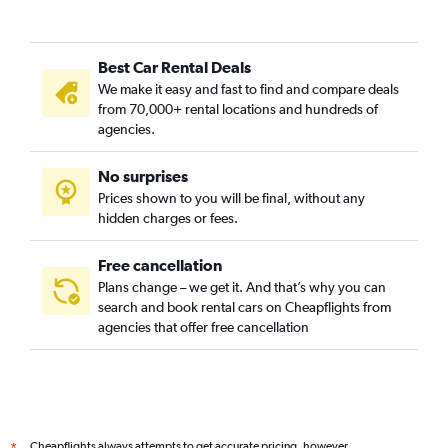
Best Car Rental Deals
We make it easy and fast to find and compare deals
from 70,000+ rental locations and hundreds of
agencies.
No surprises
Prices shown to you will be final, without any
hidden charges or fees.
Free cancellation
Plans change – we get it. And that’s why you can
search and book rental cars on Cheapflights from
agencies that offer free cancellation
Cheapflights always attempts to get accurate pricing, however,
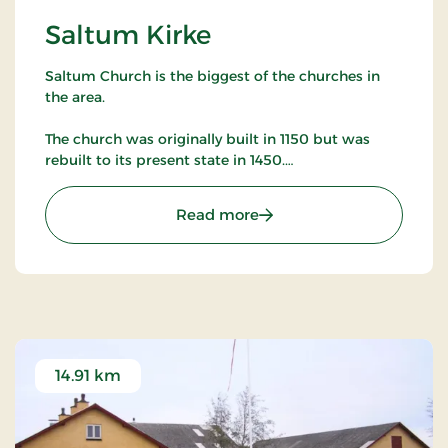
Saltum Kirke
Saltum Church is the biggest of the churches in
the area.
The church was originally built in 1150 but was
rebuilt to its present state in 1450.
The church has many murals as well as many other
: Saltum Kirke
Read more
artifacts worth studying.
14.91 km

How to complete this task: Search the entries above for the string "that", and report each line where it occurs.

Problem solution:
Plans change – we get it. And that’s why you can
agencies that offer free cancellation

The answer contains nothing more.